Last month was the second warmest October on record, after October 2023, with an average temperature 1.65 degrees Celsius higher than pre-industrial numbers and 0.71 C above the 1991-2020 global average.

If the C3S’s forecast is correct, 2024 will be the second consecutive calendar year where the all-time yearly average temperature record will be broken.

Earlier this year, C3S and the UN’s World Meteorological Organization labeled 2023 as the hottest year on record—with the EU agency pegging the increase in global temperature at 1.48 degrees Celsius above the 1850-1900 average, while the UN reported a slightly lower spike of 1.45 degrees Celsius.

Why Is The 1.5 Degrees Climate Threshold Significant?

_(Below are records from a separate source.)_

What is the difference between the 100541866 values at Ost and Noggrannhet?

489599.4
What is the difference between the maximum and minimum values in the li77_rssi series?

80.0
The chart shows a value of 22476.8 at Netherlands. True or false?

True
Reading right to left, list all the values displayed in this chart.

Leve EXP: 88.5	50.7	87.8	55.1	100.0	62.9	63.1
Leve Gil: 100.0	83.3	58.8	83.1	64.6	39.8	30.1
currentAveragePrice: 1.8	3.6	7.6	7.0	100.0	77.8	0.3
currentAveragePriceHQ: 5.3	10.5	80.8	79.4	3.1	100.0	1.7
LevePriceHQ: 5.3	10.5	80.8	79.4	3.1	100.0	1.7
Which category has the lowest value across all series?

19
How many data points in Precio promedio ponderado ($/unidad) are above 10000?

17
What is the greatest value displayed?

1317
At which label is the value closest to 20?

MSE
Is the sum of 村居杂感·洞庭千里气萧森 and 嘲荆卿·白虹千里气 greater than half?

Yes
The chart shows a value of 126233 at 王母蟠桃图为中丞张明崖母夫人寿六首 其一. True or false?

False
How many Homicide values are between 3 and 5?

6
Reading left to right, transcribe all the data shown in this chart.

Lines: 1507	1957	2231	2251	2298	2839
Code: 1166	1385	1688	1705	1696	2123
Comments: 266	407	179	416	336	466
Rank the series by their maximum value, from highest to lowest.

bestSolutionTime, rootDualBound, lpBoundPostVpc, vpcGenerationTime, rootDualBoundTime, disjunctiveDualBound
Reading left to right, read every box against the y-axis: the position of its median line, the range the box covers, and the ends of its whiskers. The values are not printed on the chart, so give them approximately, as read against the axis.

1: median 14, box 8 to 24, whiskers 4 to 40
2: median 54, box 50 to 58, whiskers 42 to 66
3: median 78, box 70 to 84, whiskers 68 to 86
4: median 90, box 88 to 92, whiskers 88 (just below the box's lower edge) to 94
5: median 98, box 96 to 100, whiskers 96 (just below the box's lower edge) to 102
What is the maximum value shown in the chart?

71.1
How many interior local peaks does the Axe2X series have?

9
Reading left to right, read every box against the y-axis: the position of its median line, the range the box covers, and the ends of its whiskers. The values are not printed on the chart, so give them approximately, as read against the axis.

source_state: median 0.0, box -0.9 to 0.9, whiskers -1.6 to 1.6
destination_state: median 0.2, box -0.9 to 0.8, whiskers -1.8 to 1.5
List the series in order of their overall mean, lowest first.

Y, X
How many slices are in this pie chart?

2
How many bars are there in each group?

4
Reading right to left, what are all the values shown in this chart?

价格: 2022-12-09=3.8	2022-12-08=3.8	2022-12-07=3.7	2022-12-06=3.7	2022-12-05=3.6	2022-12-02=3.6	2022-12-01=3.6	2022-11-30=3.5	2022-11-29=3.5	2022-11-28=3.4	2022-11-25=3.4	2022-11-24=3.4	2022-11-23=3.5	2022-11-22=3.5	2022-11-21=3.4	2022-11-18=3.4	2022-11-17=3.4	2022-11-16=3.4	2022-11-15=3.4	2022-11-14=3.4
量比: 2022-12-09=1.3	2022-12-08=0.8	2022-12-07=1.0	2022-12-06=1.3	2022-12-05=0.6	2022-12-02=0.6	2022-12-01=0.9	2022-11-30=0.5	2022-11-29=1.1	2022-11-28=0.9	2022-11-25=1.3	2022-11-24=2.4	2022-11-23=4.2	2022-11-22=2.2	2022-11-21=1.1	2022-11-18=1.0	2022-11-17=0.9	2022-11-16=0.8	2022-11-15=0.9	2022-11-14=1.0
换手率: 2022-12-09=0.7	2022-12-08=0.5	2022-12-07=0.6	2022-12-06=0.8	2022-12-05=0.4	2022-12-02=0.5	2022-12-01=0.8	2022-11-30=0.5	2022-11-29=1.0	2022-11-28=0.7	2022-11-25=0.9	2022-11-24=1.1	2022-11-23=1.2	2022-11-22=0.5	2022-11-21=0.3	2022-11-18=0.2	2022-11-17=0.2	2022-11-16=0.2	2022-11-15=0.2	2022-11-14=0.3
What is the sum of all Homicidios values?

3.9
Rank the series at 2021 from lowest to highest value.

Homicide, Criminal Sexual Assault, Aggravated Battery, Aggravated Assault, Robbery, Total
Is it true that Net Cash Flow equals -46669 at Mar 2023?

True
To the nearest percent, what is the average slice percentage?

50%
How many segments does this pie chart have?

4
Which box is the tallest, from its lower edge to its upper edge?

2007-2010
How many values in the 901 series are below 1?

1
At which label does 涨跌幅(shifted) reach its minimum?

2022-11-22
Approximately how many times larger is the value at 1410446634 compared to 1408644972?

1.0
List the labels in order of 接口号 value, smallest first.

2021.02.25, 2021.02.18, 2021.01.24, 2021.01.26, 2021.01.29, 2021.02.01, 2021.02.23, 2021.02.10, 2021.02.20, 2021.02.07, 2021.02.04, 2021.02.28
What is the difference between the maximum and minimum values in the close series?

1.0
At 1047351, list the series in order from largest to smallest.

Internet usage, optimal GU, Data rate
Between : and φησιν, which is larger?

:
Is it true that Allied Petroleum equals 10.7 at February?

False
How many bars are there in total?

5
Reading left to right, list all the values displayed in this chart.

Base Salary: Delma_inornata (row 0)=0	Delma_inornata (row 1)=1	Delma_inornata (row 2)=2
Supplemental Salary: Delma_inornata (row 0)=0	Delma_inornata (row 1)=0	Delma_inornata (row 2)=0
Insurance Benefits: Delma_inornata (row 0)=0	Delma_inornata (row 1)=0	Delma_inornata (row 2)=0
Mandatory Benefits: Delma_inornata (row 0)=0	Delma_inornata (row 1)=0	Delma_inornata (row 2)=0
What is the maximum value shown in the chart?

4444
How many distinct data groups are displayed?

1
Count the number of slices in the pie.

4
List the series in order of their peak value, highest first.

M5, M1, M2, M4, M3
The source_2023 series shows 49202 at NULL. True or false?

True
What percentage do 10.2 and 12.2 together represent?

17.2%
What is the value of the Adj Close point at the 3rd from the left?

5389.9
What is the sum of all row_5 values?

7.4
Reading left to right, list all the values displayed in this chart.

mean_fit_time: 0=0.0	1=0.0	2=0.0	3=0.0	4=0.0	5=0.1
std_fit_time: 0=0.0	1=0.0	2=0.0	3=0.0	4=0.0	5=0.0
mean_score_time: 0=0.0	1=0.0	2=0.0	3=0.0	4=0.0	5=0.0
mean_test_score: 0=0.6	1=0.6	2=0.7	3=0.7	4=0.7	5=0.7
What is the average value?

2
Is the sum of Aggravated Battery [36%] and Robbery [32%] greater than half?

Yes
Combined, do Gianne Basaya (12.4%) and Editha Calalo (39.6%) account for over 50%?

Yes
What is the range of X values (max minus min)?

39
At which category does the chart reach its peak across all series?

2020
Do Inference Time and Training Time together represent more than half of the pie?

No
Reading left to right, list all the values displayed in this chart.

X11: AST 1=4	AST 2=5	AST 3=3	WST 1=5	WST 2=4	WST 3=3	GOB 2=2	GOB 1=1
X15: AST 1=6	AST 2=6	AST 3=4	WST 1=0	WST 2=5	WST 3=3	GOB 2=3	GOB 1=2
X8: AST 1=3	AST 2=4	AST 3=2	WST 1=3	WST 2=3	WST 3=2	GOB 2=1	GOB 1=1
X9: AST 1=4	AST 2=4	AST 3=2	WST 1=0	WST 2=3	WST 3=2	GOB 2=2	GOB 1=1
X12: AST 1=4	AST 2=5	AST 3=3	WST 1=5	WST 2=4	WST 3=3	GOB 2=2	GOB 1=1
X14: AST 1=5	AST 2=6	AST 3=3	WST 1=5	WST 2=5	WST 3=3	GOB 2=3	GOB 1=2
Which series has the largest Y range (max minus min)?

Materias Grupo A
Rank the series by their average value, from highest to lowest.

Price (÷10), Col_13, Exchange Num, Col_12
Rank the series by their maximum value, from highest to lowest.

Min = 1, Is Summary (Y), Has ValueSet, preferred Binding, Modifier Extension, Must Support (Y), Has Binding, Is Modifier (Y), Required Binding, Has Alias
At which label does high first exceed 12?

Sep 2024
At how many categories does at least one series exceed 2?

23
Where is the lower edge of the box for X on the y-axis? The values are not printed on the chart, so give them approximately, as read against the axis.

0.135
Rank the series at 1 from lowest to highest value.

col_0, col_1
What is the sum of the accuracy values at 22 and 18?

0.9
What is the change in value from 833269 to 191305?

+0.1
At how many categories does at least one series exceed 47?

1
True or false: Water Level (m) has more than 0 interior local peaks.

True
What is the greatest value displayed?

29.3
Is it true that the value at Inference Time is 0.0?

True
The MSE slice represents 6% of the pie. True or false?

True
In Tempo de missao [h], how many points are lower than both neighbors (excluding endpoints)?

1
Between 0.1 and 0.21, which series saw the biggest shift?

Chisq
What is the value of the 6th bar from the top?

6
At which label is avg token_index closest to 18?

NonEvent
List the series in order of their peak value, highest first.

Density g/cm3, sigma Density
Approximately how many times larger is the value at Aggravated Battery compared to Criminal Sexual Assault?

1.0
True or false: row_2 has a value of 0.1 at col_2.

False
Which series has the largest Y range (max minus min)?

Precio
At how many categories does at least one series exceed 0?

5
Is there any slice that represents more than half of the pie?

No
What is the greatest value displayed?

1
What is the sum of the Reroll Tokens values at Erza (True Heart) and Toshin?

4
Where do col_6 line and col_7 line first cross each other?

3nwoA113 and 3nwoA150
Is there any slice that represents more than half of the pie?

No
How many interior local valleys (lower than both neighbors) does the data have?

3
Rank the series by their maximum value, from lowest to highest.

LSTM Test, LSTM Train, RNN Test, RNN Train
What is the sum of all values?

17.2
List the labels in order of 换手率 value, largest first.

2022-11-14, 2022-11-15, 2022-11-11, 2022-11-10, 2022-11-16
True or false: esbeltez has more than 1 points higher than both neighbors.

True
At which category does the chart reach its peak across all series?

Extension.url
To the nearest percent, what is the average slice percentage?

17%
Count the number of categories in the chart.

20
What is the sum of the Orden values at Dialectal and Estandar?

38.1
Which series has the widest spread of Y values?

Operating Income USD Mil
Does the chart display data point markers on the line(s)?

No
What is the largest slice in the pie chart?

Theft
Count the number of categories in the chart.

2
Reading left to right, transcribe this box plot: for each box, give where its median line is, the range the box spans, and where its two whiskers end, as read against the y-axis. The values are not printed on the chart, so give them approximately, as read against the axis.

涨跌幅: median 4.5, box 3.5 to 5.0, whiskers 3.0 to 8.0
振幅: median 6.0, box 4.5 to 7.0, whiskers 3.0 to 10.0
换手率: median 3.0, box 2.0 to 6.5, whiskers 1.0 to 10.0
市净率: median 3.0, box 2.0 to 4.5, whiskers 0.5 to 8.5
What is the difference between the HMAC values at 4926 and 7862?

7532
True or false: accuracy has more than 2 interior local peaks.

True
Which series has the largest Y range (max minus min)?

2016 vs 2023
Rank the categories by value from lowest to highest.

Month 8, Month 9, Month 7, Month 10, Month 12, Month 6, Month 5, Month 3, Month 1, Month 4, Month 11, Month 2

According to the C3S forecast, 2024 will be the first calendar year on record where the global average temperature is more than 1.5 degrees Celsius (2.7 degrees Fahrenheit) higher than the pre-industrial average. This is an important threshold, as the signatories of the 2015 Paris Climate Agreement have set 1.5 degrees Celsius as the preferred limit for the increase in global temperatures above pre-industrial numbers, with 2 degrees Celsius being the upper limit. While the 2024 average being above the Paris Agreement’s preferred limit doesn’t mean the treaty has failed, as it is only the average number for a single year, it serves as a potent warning on how fast global temperatures are spiking.

Crucial Quote

The EU agency’s deputy director Samantha Burgess said: “This marks a new milestone in global temperature records and should serve as a catalyst to raise ambition for the upcoming Climate Change Conference, COP29.”